The formal definition of the bitvec memory model extends the Rust mutable-exclusion rules by refining memory regions to have bit-precision instead of element-precision. The Rust compiler is only weakly capable of tracking the region status of individual bits, and only in compiler-internal structures. LLVM has a more robust arbitrary-bit-tracking capability, but similarly limits its interface to external code.

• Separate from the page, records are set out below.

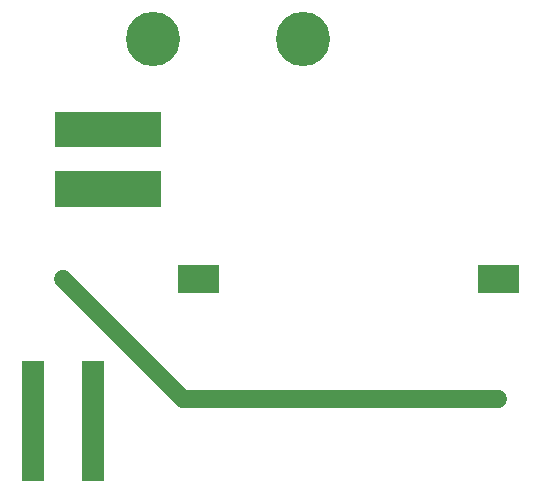
<source format=gbr>
%FSLAX32Y32*%
%MOMM*%
%LNLOETSTOP2*%
G71*
G01*
%ADD10C, 4.60*%
%ADD11C, 1.49*%
%LPD*%
X13206Y9238D02*
G54D10*
D03*
X11936Y9238D02*
G54D10*
D03*
G36*
X15030Y7326D02*
X14684Y7326D01*
X14684Y7086D01*
X15030Y7086D01*
X15030Y7326D01*
G37*
G36*
X12490Y7326D02*
X12144Y7326D01*
X12144Y7086D01*
X12490Y7086D01*
X12490Y7326D01*
G37*
G54D11*
X14857Y6190D02*
X12190Y6190D01*
X11174Y7206D01*
G36*
X11104Y7818D02*
X11244Y7818D01*
X11244Y8118D01*
X11104Y8118D01*
X11104Y7818D01*
G37*
G36*
X11231Y7818D02*
X11371Y7818D01*
X11371Y8118D01*
X11231Y8118D01*
X11231Y7818D01*
G37*
G36*
X11358Y7818D02*
X11498Y7818D01*
X11498Y8118D01*
X11358Y8118D01*
X11358Y7818D01*
G37*
G36*
X11485Y7818D02*
X11625Y7818D01*
X11625Y8118D01*
X11485Y8118D01*
X11485Y7818D01*
G37*
G36*
X11612Y7818D02*
X11752Y7818D01*
X11752Y8118D01*
X11612Y8118D01*
X11612Y7818D01*
G37*
G36*
X11739Y7818D02*
X11879Y7818D01*
X11879Y8118D01*
X11739Y8118D01*
X11739Y7818D01*
G37*
G36*
X11866Y7818D02*
X12006Y7818D01*
X12006Y8118D01*
X11866Y8118D01*
X11866Y7818D01*
G37*
G36*
X11866Y8318D02*
X12006Y8318D01*
X12006Y8618D01*
X11866Y8618D01*
X11866Y8318D01*
G37*
G36*
X11739Y8318D02*
X11879Y8318D01*
X11879Y8618D01*
X11739Y8618D01*
X11739Y8318D01*
G37*
G36*
X11612Y8318D02*
X11752Y8318D01*
X11752Y8618D01*
X11612Y8618D01*
X11612Y8318D01*
G37*
G36*
X11485Y8318D02*
X11625Y8318D01*
X11625Y8618D01*
X11485Y8618D01*
X11485Y8318D01*
G37*
G36*
X11358Y8318D02*
X11498Y8318D01*
X11498Y8618D01*
X11358Y8618D01*
X11358Y8318D01*
G37*
G36*
X11231Y8318D02*
X11371Y8318D01*
X11371Y8618D01*
X11231Y8618D01*
X11231Y8318D01*
G37*
G36*
X11104Y8318D02*
X11244Y8318D01*
X11244Y8618D01*
X11104Y8618D01*
X11104Y8318D01*
G37*
G36*
X10826Y6000D02*
X11014Y6000D01*
X11014Y6126D01*
X10826Y6126D01*
X10826Y6000D01*
G37*
G36*
X10826Y6128D02*
X11014Y6128D01*
X11014Y6252D01*
X10826Y6252D01*
X10826Y6128D01*
G37*
G36*
X10826Y6254D02*
X11014Y6254D01*
X11014Y6380D01*
X10826Y6380D01*
X10826Y6254D01*
G37*
G36*
X10826Y6382D02*
X11014Y6382D01*
X11014Y6506D01*
X10826Y6506D01*
X10826Y6382D01*
G37*
G36*
X11334Y6382D02*
X11522Y6382D01*
X11522Y6506D01*
X11334Y6506D01*
X11334Y6382D01*
G37*
G36*
X11334Y6254D02*
X11522Y6254D01*
X11522Y6380D01*
X11334Y6380D01*
X11334Y6254D01*
G37*
G36*
X11334Y6128D02*
X11522Y6128D01*
X11522Y6252D01*
X11334Y6252D01*
X11334Y6128D01*
G37*
G36*
X11334Y6000D02*
X11522Y6000D01*
X11522Y6126D01*
X11334Y6126D01*
X11334Y6000D01*
G37*
G36*
X11334Y5874D02*
X11522Y5874D01*
X11522Y5998D01*
X11334Y5998D01*
X11334Y5874D01*
G37*
G36*
X11334Y5746D02*
X11522Y5746D01*
X11522Y5872D01*
X11334Y5872D01*
X11334Y5746D01*
G37*
G36*
X11334Y5620D02*
X11522Y5620D01*
X11522Y5744D01*
X11334Y5744D01*
X11334Y5620D01*
G37*
G36*
X10826Y5874D02*
X11014Y5874D01*
X11014Y5998D01*
X10826Y5998D01*
X10826Y5874D01*
G37*
G36*
X10826Y5746D02*
X11014Y5746D01*
X11014Y5872D01*
X10826Y5872D01*
X10826Y5746D01*
G37*
G36*
X10826Y5620D02*
X11014Y5620D01*
X11014Y5744D01*
X10826Y5744D01*
X10826Y5620D01*
G37*
G36*
X11334Y5492D02*
X11522Y5492D01*
X11522Y5618D01*
X11334Y5618D01*
X11334Y5492D01*
G37*
G36*
X10826Y5492D02*
X11014Y5492D01*
X11014Y5618D01*
X10826Y5618D01*
X10826Y5492D01*
G37*
M02*

</source>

Barring any errors in the bitvec implementation, the bitvec memory model is fully sound in its behavior with regard to single-observer unsynchrony. Synchronization is only added in order to correctly interface with rustc and LLVM without causing either of them to introduce undefined behavior due to a lack of information.

Footnotes

1

all references to T where T is either !Sized, or mem::size_of::<T>() is non-zero, that is. A fun quirk of Rust’s first-class concept of zero-width types is that the only illegal value for a &Zst reference is null. Since there is nothing to load or store through a &Zst reference, the compiler doesn’t care what the reference value is, as it will never be used to perform memory access.

3

This is not absolutely true. Like we saw with UnsafeCell, the only immutable rule of compiler developers is that whenever they make an immutable rule, they also provide a way to sidestep it. If you freeze a poison, you are now free to read its value and act on it. LLVM just doesn’t make any guarantees about what you’ll see.

4

I’d feel a great deal more comfortable if I had firm knowledge of what those costs actually were. An atomic write always issues a lock instruction modifier on x86, and I have heard vastly different things about what that actually means, from “it’s free if no other cache holds that address” up to “it poisons the whole cacheline”, and have not had much luck producing a benchmark that firmly demonstrates that unneeded atomic access is a strict performance cost.

5

In multithreading environments. Disabling atomics also disables bitvec’s support for multithreading, so the penalty for aliasing is reduced to an inability to remove redundant reads.